He was a journalist and polemicist. His targets were as diverse as Mother Theresa, Michael Moore, Henry Kissinger, and Chris Hedges.
I did not always agree with what he said and often felt uncomfortable when he debated people who I liked and admired. Maybe - just maybe - his keen intellect and razor sharp wit would sway me from my opinion.
He was a complicated man. Capable of great humanism coupled with an almost barbaric approach to the Middle East. He wept with a family for the death of a soldier he did not know, while actively supporting the war in Iraq..
His humanism shone brightest before his death
Hitchens was a prolific writer with a seemingly encyclopedic knowledge of the world around him. I can't nearly do justice to his work in this blog.

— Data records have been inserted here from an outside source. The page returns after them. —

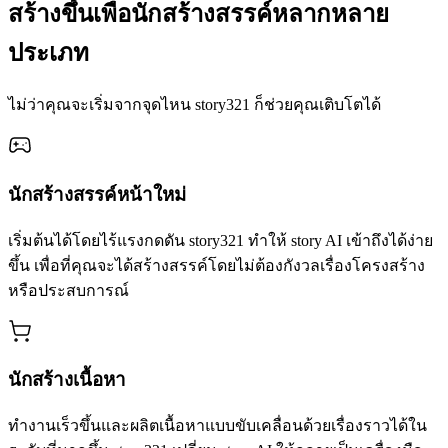
สร้างขึ้นเพื่อนักสร้างสรรค์หลากหลาย
ประเภท
ไม่ว่าคุณจะเริ่มจากจุดไหน story321 ก็ช่วยคุณเติบโตได้
นักสร้างสรรค์หน้าใหม่
เริ่มต้นได้โดยไร้แรงกดดัน story321 ทำให้ story AI เข้าถึงได้ง่าย
ขึ้น เพื่อที่คุณจะได้สร้างสรรค์โดยไม่ต้องกังวลเรื่องโครงสร้าง
หรือประสบการณ์
นักสร้างเนื้อหา
ทำงานเร็วขึ้นและผลิตเนื้อหาแบบขับเคลื่อนด้วยเรื่องราวได้ใน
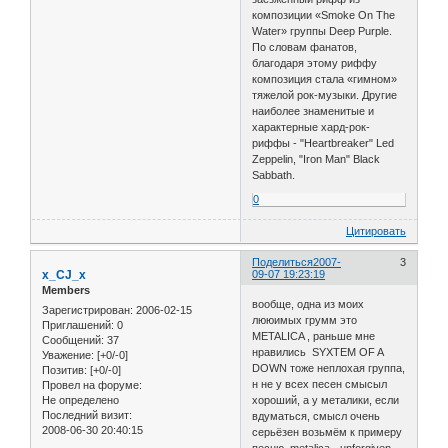
композиции «Smoke On The
Water» группы Deep Purple.
По словам фанатов,
благодаря этому риффу
композиция стала «гимном»
тяжелой рок-музыки. Другие
наиболее знаменитые и
характерные хард-рок-
риффы - "Heartbreaker" Led
Zeppelin, "Iron Man" Black
Sabbath.
0
Цитировать
Поделиться
2007-
3
x_CJ_x
09-07 19:23:19
Members
вообще, одна из моих
Зарегистрирован
: 2006-02-15
лююимых грумм это
Приглашений:
0
METALICA , раньше мне
Сообщений:
37
нравились SYXTEM OF A
Уважение:
[+0/-0]
DOWN тоже неплохая группа,
Позитив:
[+0/-0]
н не у всех песен смысыл
Провел на форуме:
Не определено
хороший, а у металики, если
Последний визит:
вдуматься, смысл очень
2008-06-30 20:40:15
серьёзен возьмём к примеру
песню metalica - unforgiven ,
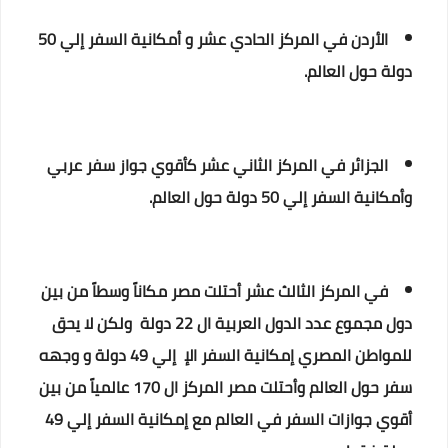
الأردن في المركز الحادي عشر و أمكانية السفر إلي 50
دولة حول العالم.
الجزائر في المركز الثاني عشر كأقوي جواز سفر عربي
وأمكانية السفر إلي 50 دولة حول العالم.
في المركز الثالث عشر أحتلت مصر مكاناً وسطاً من بين
دول مجموع عدد الدول العربية ال 22 دولة ولكن لا يحق
للمواطن المصري إمكانية السفر الإ إلي 49 دولة و وجهه
سفر حول العالم وأحتلت مصر المركز ال 170 عالمياً من بين
أقوي جوازات السفر في العالم مع إمكانية السفر إلي 49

I do want to focus on his death however.
Christopher Hitchens described him self as an anti-theist. Some atheists wished that there was a afterlife. But Hitchens was an anti-theist because he wished it wasn't true. He thought that the endless worship of an unchanging being would be a type of hell. Almost like a celestial North Korea. Better to leave the party early, than to never leave the party at all.
Christopher Hitchens had the courage to face reality as he saw it. He knew that death would be the end of him. No heaven. No hell. Just oblivion.
There was no deathbed conversion. Hitchens found the whole idea repulsive.